Eula Compton, a Town Pump staff attorney, says the arbitration policy was adopted in October 2000. All people seeking work with Town Pump since that time have been required to sign the agreement, which is included in the company's job application. Employees already working for the firm when the policy went into effect were given the option of signing, she says. The Butte-based company, owned by the Thomas Kenneally family, has more than 1,500 full-time employees at dozens of gas stations, convenience stores, casinos and motels across Montana.
"The Kenneallys are frugal," Compton says. "It's well-known. The arbitration policy is just a cost issue. Discrimination and wrongful discharge suits are costly. With arbitration, you can just get it done quickly and it's less costly."

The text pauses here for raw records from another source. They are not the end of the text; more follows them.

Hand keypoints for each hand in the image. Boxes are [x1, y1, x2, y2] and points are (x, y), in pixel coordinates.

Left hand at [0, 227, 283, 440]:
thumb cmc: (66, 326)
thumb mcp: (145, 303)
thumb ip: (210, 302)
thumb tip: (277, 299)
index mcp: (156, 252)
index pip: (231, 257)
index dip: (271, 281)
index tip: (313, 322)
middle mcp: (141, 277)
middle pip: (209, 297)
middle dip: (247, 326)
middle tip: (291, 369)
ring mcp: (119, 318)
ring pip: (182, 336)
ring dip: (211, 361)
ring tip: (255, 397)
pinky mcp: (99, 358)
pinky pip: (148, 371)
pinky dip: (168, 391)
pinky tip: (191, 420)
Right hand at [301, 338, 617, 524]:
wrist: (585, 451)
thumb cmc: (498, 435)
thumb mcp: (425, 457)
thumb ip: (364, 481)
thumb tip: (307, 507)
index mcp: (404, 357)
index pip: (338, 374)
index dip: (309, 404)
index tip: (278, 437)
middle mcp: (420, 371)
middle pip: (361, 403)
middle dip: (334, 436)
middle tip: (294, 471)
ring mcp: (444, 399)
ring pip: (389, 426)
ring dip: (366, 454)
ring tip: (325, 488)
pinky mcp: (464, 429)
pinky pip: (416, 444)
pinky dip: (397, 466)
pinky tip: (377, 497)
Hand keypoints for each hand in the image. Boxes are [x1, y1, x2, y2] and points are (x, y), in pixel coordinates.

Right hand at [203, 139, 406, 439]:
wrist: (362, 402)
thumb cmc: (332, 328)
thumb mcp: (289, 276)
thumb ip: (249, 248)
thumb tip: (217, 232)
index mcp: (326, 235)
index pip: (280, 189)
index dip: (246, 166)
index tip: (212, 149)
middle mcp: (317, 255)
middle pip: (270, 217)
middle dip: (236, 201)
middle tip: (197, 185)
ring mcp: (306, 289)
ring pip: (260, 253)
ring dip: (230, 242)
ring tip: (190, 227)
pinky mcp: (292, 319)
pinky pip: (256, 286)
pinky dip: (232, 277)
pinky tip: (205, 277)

But detractors contend many arbitration mandates unfairly limit workers' rights and prevent them from pursuing legitimate claims against unsavory employment practices. The policies, they say, are also often aimed at minorities and other low-income workers who can't afford to take on powerful corporations. In addition, they contend, many workers don't fully understand the consequences of waiving legal rights. Some credit
card companies are also instituting the policies to stem a tide of consumer-related court battles.
"Nationally, it's becoming a disgrace of our country," says Gene Fenderson, executive secretary of the Montana Progressive Labor Caucus. "They end up costing (workers) thousands and thousands of dollars to go through the process."
Fenderson says he equates the new wave of arbitration mandates to the old "yellow dog" contracts of the early 1900s, where companies forced citizens to sign anti-union agreements before they were hired.
"Now we're kind of going through the same thing with these binding arbitration agreements," he says. "They're just a disgrace."
"It's a very big problem for workers," adds Mike Quirk, an attorney with the Trial Lawyers for Public Justice in Washington, D.C. "We're seeing it in way too many cases."
But Compton says she believes workers still have adequate protections, and they are cautioned in the company's application about what is at stake.
"The rights to an administrative remedy, to a judicial forum and to a trial by jury are important rights, and you may wish to consult an attorney before submitting this application for employment," the company's document reads.
"Our arbitration process covers all the remedies available in state and federal court," Compton adds, neglecting to mention that binding arbitration decisions typically cannot be appealed.
While dismissing the company's case for procedural reasons on Dec. 6, Haddon added that he believes Town Pump's employment agreements are contracts of "adhesion," meaning they are potentially improper because the company is exerting undue power over its employees. Compton, however, disagrees that the contracts are unfair.
"Any employment contract is a contract of adhesion," she says. "Employees don't get to set their hours or their pay."
Compton says a decision has not yet been made whether to challenge Haddon's decision in the 9th U.S. Circuit Court of Appeals. It is unknown at this point what effect, if any, the ruling will have on other Montana companies that require employees to waive their rights to litigate.
"We're not against all arbitration," says Huff, who represents Phipps with Emigrant attorney Tim Kelly. "But arbitration always has to be fair. I think that's what is at the heart of this case."